Sep 22, 2020

MongoDB Network Compression

by João Sampaio

Here at Close, we are heavy users of MongoDB: we store a big chunk of our data in MongoDB instances and use its capabilities extensively.

One of such capabilities that we have started to use recently is network compression: all network communication between clients and instances can be compressed so you need to send fewer bits over the wire.

The impact on network usage we detected in our MongoDB instances was impressive: from about 140 Mbps to about 65 Mbps, as you can see in the chart below.

MongoDB Network Compression Chart

If you are using AWS, like ourselves, or some other IaaS, this can translate into some serious savings in the Engineering budget. Our motivation was to reduce AWS Inter-AZ data transfer costs. At $0.01 per GB in each direction ("in" and "out", which translates into $0.02 per GB of data transferred to another AZ), we are happy with the potential savings from such a simple configuration change. Price may vary with any discounts your company may have negotiated with AWS.

How can you enable network compression in MongoDB?

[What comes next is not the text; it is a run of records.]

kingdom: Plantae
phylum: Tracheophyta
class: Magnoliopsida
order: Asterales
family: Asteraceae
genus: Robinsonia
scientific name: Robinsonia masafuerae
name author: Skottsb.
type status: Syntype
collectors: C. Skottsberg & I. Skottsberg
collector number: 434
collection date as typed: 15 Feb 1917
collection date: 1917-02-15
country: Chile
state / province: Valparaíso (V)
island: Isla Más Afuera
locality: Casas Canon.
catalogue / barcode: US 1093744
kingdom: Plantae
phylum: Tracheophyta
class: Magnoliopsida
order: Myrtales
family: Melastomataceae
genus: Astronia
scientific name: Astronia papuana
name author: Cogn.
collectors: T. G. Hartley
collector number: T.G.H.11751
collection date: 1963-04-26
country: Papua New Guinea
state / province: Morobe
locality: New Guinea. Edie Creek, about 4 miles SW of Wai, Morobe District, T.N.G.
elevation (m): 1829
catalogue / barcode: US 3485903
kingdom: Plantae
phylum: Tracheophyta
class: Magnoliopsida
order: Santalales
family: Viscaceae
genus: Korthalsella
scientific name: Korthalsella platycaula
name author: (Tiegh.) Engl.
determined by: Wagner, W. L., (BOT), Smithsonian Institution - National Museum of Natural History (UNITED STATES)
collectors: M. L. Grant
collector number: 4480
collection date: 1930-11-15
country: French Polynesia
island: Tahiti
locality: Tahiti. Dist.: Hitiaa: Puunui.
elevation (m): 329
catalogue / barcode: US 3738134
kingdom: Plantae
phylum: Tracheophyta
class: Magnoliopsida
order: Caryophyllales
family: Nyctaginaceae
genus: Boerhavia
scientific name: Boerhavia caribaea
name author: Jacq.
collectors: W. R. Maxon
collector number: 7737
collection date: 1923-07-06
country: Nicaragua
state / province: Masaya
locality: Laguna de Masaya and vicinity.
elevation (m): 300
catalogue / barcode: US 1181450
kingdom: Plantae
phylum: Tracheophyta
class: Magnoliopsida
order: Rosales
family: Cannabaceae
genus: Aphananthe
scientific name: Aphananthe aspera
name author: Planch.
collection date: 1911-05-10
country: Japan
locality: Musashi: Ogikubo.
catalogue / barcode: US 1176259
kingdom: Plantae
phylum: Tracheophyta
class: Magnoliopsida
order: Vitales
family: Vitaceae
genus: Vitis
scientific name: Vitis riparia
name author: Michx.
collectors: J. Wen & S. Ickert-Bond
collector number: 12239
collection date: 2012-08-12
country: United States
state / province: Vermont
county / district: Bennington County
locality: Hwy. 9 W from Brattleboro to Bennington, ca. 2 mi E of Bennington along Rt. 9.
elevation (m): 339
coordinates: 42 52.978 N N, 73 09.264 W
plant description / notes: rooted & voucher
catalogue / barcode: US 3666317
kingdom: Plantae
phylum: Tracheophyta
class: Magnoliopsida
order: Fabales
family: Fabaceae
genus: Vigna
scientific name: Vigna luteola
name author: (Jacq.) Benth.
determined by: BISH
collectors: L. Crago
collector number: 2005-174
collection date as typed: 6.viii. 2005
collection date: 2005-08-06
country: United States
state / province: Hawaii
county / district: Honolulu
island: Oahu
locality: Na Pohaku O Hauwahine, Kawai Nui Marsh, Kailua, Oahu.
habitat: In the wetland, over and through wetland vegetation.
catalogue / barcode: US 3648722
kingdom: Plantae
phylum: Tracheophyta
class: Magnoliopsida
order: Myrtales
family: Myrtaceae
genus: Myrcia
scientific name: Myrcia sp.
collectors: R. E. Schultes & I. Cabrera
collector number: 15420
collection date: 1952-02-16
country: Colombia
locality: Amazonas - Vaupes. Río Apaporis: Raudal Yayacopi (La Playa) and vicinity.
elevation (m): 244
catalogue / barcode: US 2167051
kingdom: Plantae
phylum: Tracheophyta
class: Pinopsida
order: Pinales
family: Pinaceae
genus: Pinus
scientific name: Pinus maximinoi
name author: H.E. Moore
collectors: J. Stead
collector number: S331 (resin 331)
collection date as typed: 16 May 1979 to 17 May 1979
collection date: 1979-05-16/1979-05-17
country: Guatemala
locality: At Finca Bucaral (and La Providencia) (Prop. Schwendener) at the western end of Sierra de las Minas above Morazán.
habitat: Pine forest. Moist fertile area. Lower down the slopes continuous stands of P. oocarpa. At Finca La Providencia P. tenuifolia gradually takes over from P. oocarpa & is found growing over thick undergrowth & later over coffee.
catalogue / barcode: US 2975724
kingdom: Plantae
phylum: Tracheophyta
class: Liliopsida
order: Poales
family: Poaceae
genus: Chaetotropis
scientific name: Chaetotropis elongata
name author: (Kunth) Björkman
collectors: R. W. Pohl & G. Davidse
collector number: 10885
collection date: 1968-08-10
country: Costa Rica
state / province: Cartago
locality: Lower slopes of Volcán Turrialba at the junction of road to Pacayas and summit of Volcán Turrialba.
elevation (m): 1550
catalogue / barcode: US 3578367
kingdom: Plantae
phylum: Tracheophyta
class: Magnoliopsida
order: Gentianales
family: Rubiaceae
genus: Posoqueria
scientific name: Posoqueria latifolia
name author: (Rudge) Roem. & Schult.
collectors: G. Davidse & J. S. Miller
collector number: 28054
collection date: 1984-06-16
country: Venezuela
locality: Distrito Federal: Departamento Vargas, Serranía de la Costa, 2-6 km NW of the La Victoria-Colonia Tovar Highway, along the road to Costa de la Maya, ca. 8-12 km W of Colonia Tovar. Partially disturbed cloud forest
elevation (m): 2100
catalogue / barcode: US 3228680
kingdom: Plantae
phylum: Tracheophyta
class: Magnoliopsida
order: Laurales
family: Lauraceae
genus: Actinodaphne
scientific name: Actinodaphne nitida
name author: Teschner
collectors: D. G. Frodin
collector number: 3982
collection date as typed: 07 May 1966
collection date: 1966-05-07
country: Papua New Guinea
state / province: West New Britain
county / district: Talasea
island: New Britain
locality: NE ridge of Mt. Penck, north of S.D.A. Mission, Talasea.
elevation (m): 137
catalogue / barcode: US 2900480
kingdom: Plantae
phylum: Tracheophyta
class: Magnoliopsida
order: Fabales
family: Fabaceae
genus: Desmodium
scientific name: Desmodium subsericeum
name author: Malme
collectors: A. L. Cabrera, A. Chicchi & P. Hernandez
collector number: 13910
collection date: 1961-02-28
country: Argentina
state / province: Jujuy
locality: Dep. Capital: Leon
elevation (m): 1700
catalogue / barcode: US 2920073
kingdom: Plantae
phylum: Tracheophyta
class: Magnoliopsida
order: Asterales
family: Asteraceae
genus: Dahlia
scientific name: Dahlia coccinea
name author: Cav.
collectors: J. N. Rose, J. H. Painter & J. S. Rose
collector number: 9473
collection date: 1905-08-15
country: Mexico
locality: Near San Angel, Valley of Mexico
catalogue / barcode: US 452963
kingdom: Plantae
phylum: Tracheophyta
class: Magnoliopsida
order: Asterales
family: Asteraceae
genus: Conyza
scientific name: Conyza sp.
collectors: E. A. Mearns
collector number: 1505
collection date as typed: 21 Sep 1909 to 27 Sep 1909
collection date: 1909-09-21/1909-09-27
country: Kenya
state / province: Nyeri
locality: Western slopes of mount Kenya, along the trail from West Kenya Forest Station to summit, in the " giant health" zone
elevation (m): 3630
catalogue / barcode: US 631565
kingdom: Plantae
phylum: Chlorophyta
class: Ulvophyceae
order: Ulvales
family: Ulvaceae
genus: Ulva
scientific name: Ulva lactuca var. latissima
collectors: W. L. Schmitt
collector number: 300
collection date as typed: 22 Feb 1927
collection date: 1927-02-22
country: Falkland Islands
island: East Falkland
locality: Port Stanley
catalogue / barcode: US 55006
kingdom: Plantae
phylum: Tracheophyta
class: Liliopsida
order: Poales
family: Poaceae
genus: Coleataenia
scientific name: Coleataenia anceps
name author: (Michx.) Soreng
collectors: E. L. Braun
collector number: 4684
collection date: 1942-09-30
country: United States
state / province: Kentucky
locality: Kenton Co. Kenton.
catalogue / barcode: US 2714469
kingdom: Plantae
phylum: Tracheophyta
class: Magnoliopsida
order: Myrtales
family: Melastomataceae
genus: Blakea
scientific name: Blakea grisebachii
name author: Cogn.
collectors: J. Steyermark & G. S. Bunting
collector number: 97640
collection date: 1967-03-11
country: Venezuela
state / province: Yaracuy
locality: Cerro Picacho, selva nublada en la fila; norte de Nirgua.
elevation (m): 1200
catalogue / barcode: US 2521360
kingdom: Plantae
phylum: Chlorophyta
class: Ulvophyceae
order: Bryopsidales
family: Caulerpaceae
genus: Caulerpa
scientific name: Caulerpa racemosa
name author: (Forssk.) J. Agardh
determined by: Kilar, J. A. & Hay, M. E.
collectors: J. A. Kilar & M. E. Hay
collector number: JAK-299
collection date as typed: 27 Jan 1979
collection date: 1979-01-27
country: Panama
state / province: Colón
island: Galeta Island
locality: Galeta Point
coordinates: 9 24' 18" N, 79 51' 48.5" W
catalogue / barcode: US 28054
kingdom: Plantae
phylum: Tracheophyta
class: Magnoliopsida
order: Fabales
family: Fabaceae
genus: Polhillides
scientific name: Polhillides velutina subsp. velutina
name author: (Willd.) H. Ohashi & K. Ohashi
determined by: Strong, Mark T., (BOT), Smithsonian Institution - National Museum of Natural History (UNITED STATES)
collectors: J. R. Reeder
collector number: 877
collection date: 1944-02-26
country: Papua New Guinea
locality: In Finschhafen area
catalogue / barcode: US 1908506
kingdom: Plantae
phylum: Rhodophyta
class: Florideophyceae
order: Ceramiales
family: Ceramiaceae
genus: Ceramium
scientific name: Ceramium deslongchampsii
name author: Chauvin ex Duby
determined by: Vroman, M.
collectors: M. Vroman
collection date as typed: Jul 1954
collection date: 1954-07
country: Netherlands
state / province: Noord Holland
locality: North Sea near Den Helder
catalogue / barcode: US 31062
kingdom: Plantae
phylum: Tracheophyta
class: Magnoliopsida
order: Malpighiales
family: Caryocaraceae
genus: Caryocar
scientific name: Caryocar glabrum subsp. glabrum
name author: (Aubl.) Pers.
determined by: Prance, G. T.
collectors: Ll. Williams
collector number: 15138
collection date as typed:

First, you need to be using compression-capable versions of MongoDB and of your client library. If you want to use the snappy compression, that is MongoDB 3.4 and, if you are using Python and PyMongo, that is PyMongo 3.7. With these, you can enable the snappy compression as follows:

  1. Create your MongoDB instances with --networkMessageCompressors snappy
  2. Pass compressors='snappy' into PyMongo's MongoClient (look up how to enable snappy in your specific client library if you are not using PyMongo)

Depending on your library, you might also need to install dependencies for it to support the compression algorithm you chose. For PyMongo to support the snappy compression, you'll have to install python-snappy, which in turn depends on the libsnappy development headers being available to compile its modules.

Even if you are not yet ready to enable compression between clients and instances, you can still enable compression just in communication between instances (if they are part of a replica set or a sharded cluster) by doing step 1 from above. That will already have an impact on your bottom line depending on how heavy the traffic between those instances is. MongoDB will not compress traffic if the client does not support or accept it.

Compression is enabled by default for MongoDB 3.6+.

There are also other compression algorithms available, and you can find more information in the MongoDB official docs.